Menurut pernyataan resmi dari TWC, struktur pendukung stairlift dibuat dengan sistem penjepit dan penyangga yang menyesuaikan kontur anak tangga candi. Komponen logam ringan digunakan agar tidak membebani struktur. Selain itu, pemasangan dilakukan hanya di jalur-jalur tertentu yang telah disetujui oleh tim konservasi dan arkeolog.
“Semuanya dilakukan dengan pendekatan konservasi yang ketat. Tidak ada satu pun bagian asli candi yang dibor, dipaku, atau dilubangi,” ujar seorang pejabat dari Balai Konservasi.
Pro-Kontra di Masyarakat
Meski klaim tersebut disampaikan secara resmi, sebagian masyarakat dan pegiat pelestarian budaya tetap mempertanyakan keamanannya. Kekhawatiran muncul bahwa tekanan dari berat stairlift dan penggunanya dapat memberikan dampak jangka panjang pada batu-batu candi, apalagi jika terjadi getaran atau ketidakseimbangan.
Pakar arkeologi dari beberapa universitas menyarankan agar dilakukan kajian lebih lanjut dengan simulasi rekayasa struktur dan uji ketahanan material. Mereka meminta agar laporan pemasangan beserta hasil pengujian dipublikasikan secara terbuka untuk menjamin transparansi dan akuntabilitas.
Di sisi lain, komunitas penyandang disabilitas menyambut baik inisiatif ini. Mereka menilai langkah tersebut sebagai bentuk nyata dari kesetaraan akses terhadap warisan budaya. “Selama ini, banyak dari kami hanya bisa melihat Borobudur dari bawah. Dengan stairlift, kami punya kesempatan merasakan spiritualitas di puncak candi secara langsung,” ujar seorang pengunjung disabilitas yang ikut dalam uji coba penggunaan stairlift.

Pengawasan dan Evaluasi Berkelanjutan
Untuk mengatasi kekhawatiran yang muncul, Kemendikbudristek menjamin bahwa penggunaan stairlift akan terus diawasi dan dievaluasi secara berkala. Selain itu, jika di kemudian hari terbukti bahwa pemasangan stairlift memberi dampak negatif terhadap struktur candi, maka akan dilakukan peninjauan ulang bahkan pencabutan izin operasional alat tersebut.

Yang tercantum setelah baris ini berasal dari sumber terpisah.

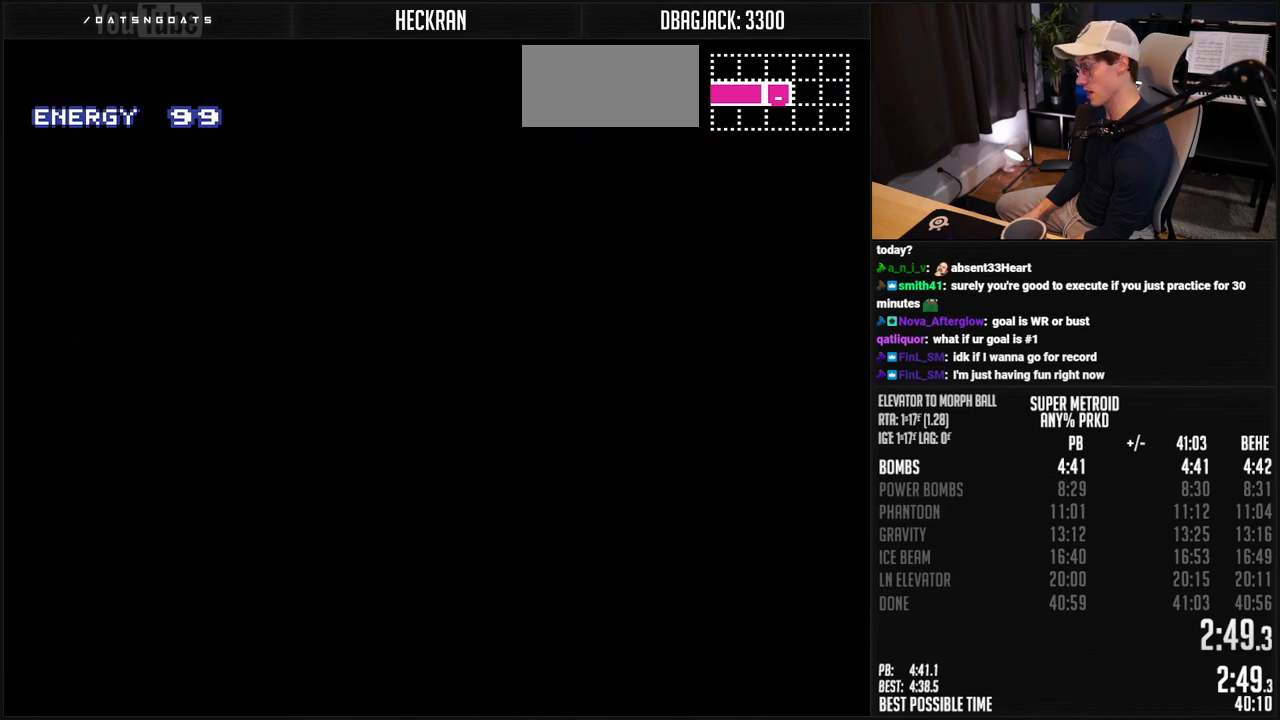
{"buttons": ["B"], "events": []}
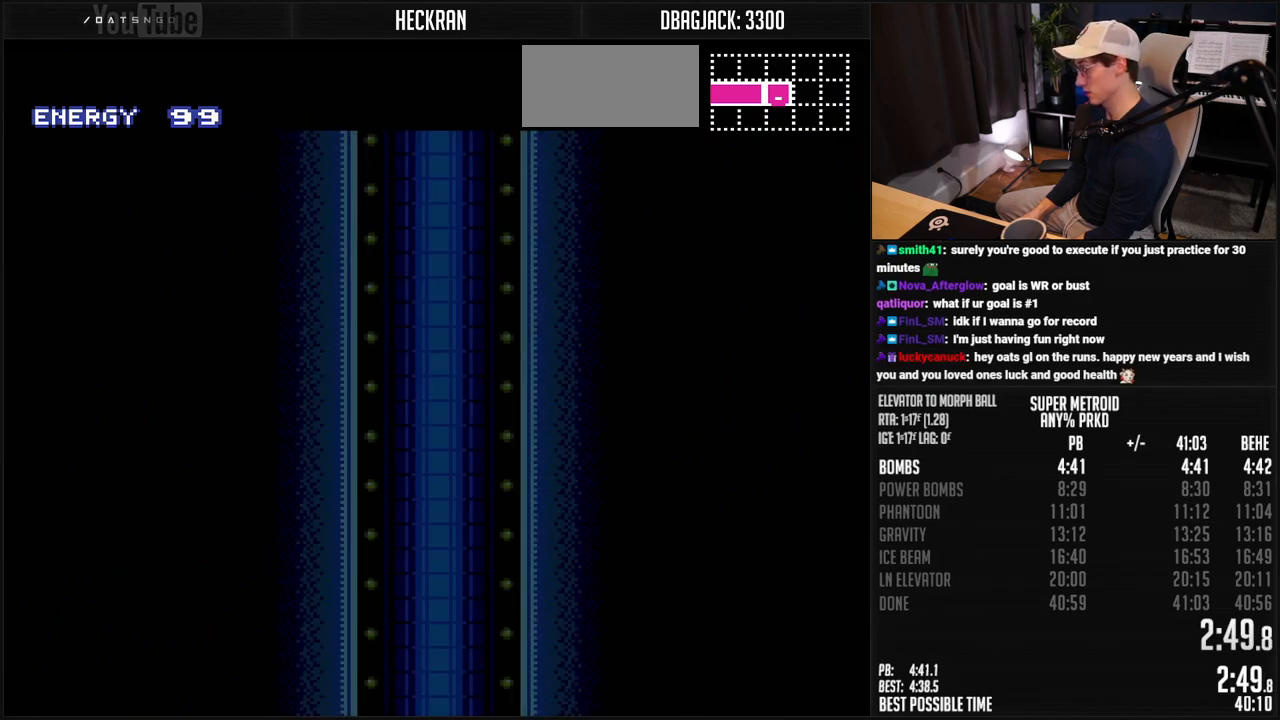
{"buttons": ["B"], "events": []}
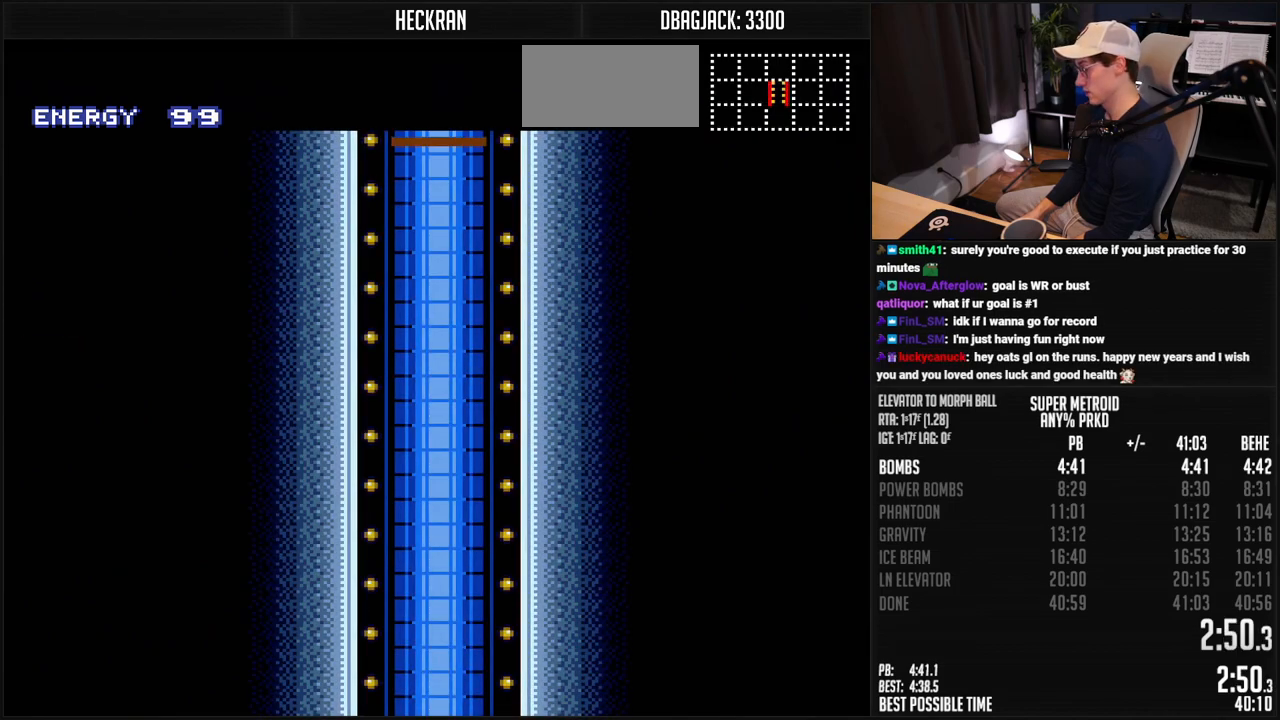
{"buttons": ["B"], "events": []}
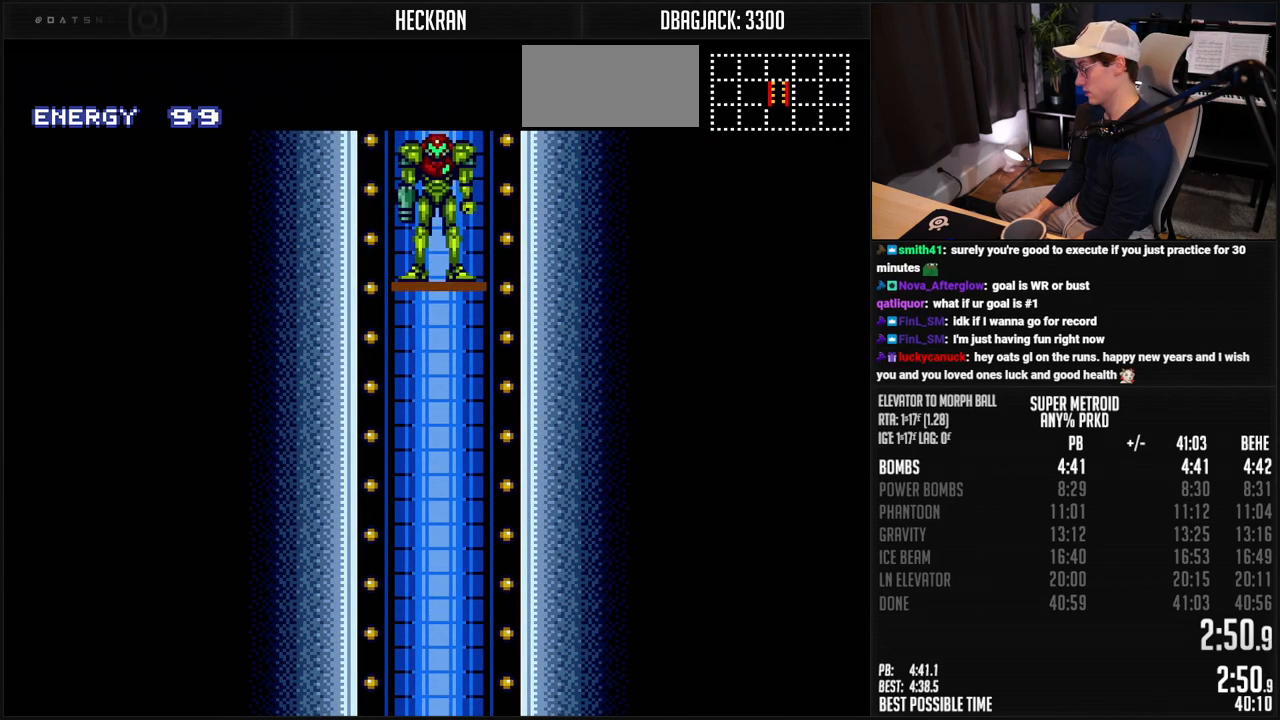
{"buttons": ["B"], "events": []}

UNESCO juga telah diberitahu mengenai rencana pemasangan ini dan dimintai rekomendasinya. Organisasi internasional ini sebelumnya memang telah mengeluarkan pedoman yang sangat ketat dalam hal pelestarian situs warisan dunia, terutama terkait intervensi modern.
Kesimpulan
Pemasangan stairlift di Candi Borobudur adalah langkah besar menuju wisata budaya yang inklusif. Dengan pendekatan non-invasif dan teknologi modular, pihak pengelola mengklaim bahwa proses ini dilakukan tanpa merusak struktur bersejarah candi. Meski demikian, pengawasan ketat dan evaluasi independen tetap diperlukan untuk memastikan kelestarian situs ini.

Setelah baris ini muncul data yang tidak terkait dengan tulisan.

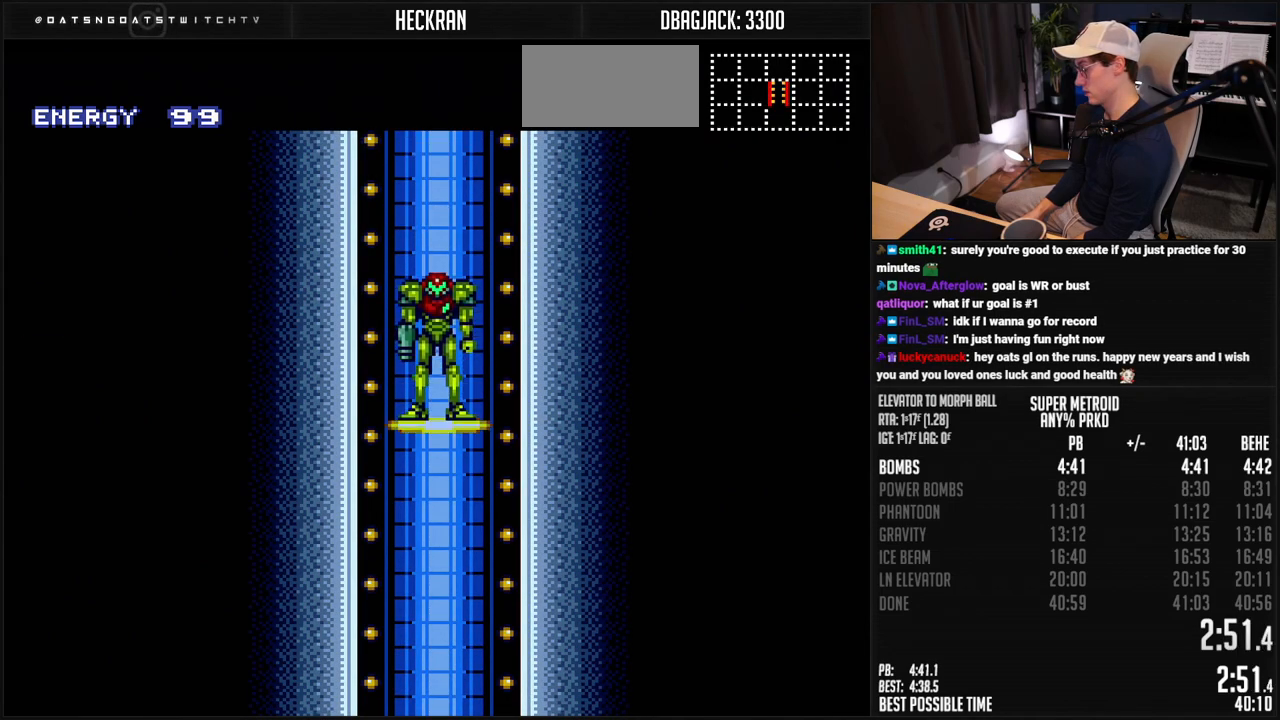
{"buttons": ["B"], "events": []}
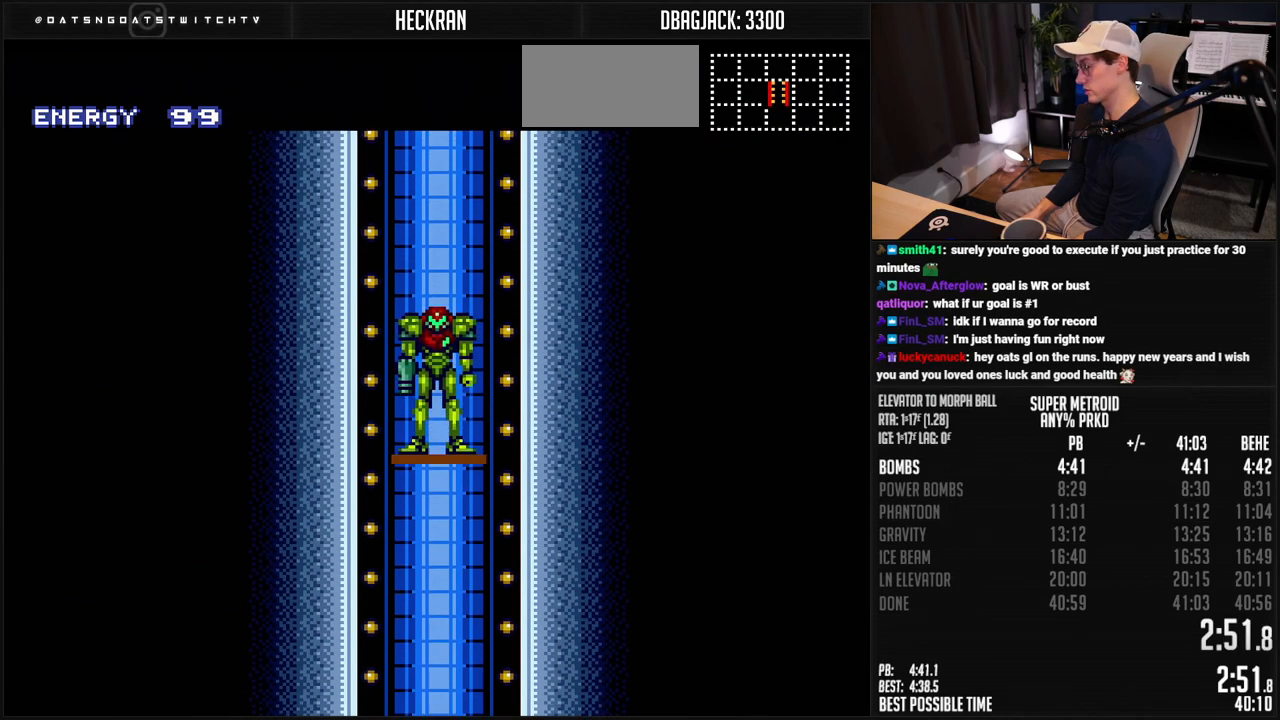
{"buttons": ["B"], "events": []}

Borobudur bukan hanya warisan budaya bangsa Indonesia, tetapi juga milik dunia. Oleh karena itu, setiap upaya pengembangan aksesibilitas harus dijalankan dengan prinsip kehati-hatian, kolaborasi lintas sektor, dan transparansi. Dengan demikian, warisan ini tidak hanya bisa dinikmati oleh lebih banyak orang hari ini, tetapi juga tetap terjaga untuk generasi mendatang.